Dom Beto Breis
Arcebispo de Juazeiro (BA)
Já se passaram nove anos da publicação da Encíclica do Papa Francisco sobre o Cuidado da Casa Comum, a Laudato Si’, e um ano da ‘Laudate Deum’ (Louvai a Deus), que dá continuidade a essa necessária e urgente reflexão. No cartaz da Campanha da Fraternidade do próximo ano, a figura de São Francisco de Assis ocupa lugar central num grande convite ao louvor e à conversão ecológica. De fato, a proposta do Pontífice de uma ecologia integral encontra no Santo de Assis “um modelo belo e motivador”. Os números 10 a 12 da Laudato Si’ apresentam as características do Poverello que tem inspirado seu pontificado, a começar pela proximidade com os pobres, a escuta atenta de seus clamores e a “o urgente desafio de proteger a nossa casa comum”.
A partir de sua profunda e original experiência da paternidade de Deus e de uma vivência surpreendente e inaudita da dimensão horizontal dessa fé, o Assisiense não se colocava acima das outras obras da Criação, mas ao lado delas, consciente de que este planeta é a grande Casa que o Pai terno e amoroso preparou para todos. Compreendia que somos todos irmãos e irmãs nesta casa comum e o ser humano é chamado a ser o re-presentante de Deus no seu cuidado e preservação. Dominar não é antropo-centricamente subjugar todos os seres ao bel-prazer de interesses e ambições des-medidos, mas manter a casa (domus) habitável e acolhedora. Se o Cântico das Criaturas, composto por Francisco já cego dos olhos na proximidade da irmã morte, expressa de forma estupenda essa reconciliação e interação com a natureza e uma decisiva contestação ao dualismo radical dos membros do Movimento Cátaros (grave heresia da época) , os primeiros biógrafos do Santo atestam como Francisco em todas as criaturas reconhecia as marcas indeléveis do Criador e se confraternizava com todas elas, sem desejo de posse e sem atitude depredatória. O Irmão Universal, que acolhe e reverencia indistintamente a todos a partir dos mais pobres e des-prezados , é também o irmão cósmico, que não se define pelo que o diferencia das demais obras geradas pelo Artista Divino, mas por aquilo que com elas possui em comum, numa grande con-fraternização.

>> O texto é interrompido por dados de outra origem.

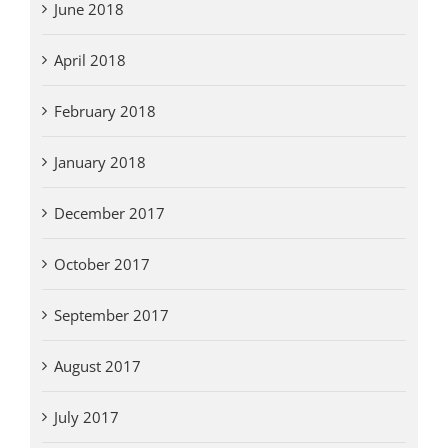
June 2018
April 2018
February 2018
January 2018
December 2017
October 2017
September 2017
August 2017
July 2017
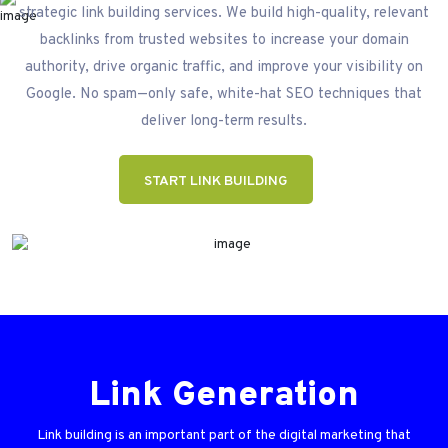
strategic link building services. We build high-quality, relevant
backlinks from trusted websites to increase your domain
authority, drive organic traffic, and improve your visibility on
Google. No spam—only safe, white-hat SEO techniques that
deliver long-term results.
START LINK BUILDING
Link Generation
Link building is an important part of the digital marketing that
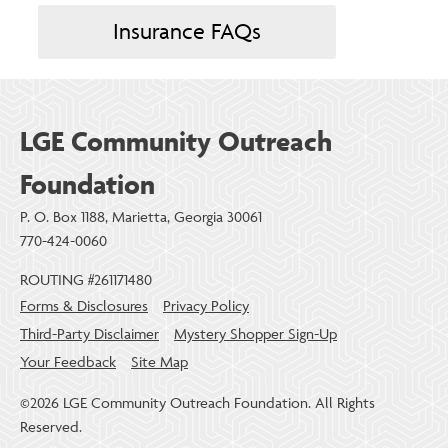
Insurance FAQs
LGE Community Outreach
Foundation
P. O. Box 1188, Marietta, Georgia 30061
770-424-0060
ROUTING #261171480
Forms & Disclosures
Privacy Policy
Third-Party Disclaimer
Mystery Shopper Sign-Up
Your Feedback
Site Map
©2026 LGE Community Outreach Foundation. All Rights
Reserved.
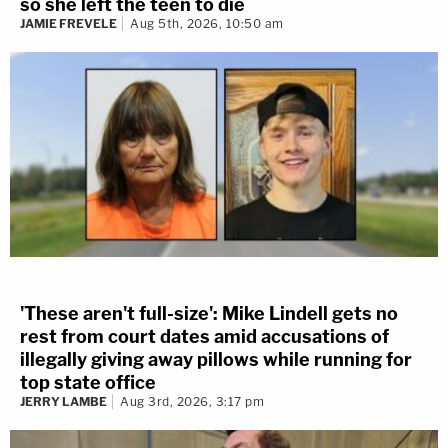
so she left the teen to die
JAMIE FREVELE
Aug 5th, 2026, 10:50 am
'These aren't full-size': Mike Lindell gets no
rest from court dates amid accusations of
illegally giving away pillows while running for
top state office
JERRY LAMBE
Aug 3rd, 2026, 3:17 pm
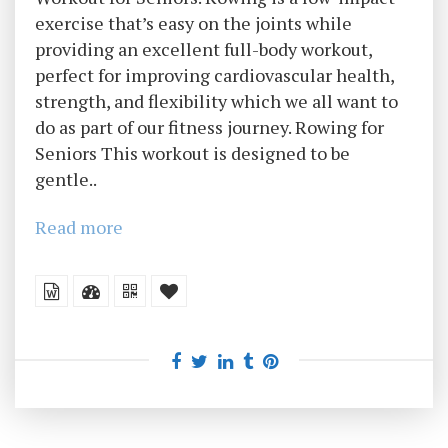
exercise that’s easy on the joints while
providing an excellent full-body workout,
perfect for improving cardiovascular health,
strength, and flexibility which we all want to
do as part of our fitness journey. Rowing for
Seniors This workout is designed to be
gentle..
Read more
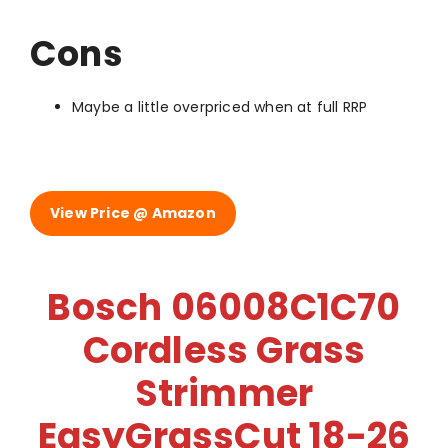
Cons
Maybe a little overpriced when at full RRP
View Price @ Amazon
Bosch 06008C1C70
Cordless Grass
Strimmer
EasyGrassCut 18-26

São Boaventura de Bagnoreggio, um dos seus primeiros biógrafos, chega a afirmar que Francisco reconhecia nas coisas belas o Belo por excelência, a fonte e origem de tudo o que existe nesse espaço vital que é a Terra. Os elementos da natureza tornam-se memória ex-plícita do seu Autor e daí sua contemplação e reverência como possibilidade de comunhão e celebração com Ele.
Assim, Boaventura sugere que todos os seres criados são como vestígios que permitem o reconhecimento do Criador. Essa compreensão franciscana repercutiu fortemente em Giotto (1266-1337), iniciador da linguagem artística ocidental, precursor do Renascimento e bastante ligado aos frades menores de Florença. O primeiro grande ciclo giottesco é justamente o de Assis (Basílica de São Francisco) e nestes afrescos é evidente a conclusão de que o pintor bebeu nas fontes do Pobrezinho e de seus companheiros a percepção absolutamente realista do sagrado e positiva da realidade circundante. Rompendo o rigor do dourado bizantino, a Criação (céu explendidamente azul, cascatas, árvores, montanhas da verde e bela Úmbria…) passa a ser compreendida como caminho, e não obstáculo para se adentrar no Mistério. Beleza e verdade, sem dualismos, pois tudo o que provém da Fonte da Vida é epifânico e diáfano (manifestação) de sua Bondade e presença.
Recordar Francisco de Assis e sua cortesia neste tempo de graves consequências das mudanças climáticas, de ameaças graves aos direitos dos povos originários, de consequências nefastas da ação de ávida mineradora em nossa amada Maceió e outras tantas expressões do des-cuidado com a Casa-Planeta, pois, é relevante e inspirador. Como nosso caro Francisco de Roma, importa deixar-se impactar pelo seu atualíssimo testemunho para sermos também nós profetas da vida e defensores da Criação, num modo radicalmente novo de viver e con-viver com os irmãos e irmãs que partilham conosco esse habitat comum ainda tão belo e encantador.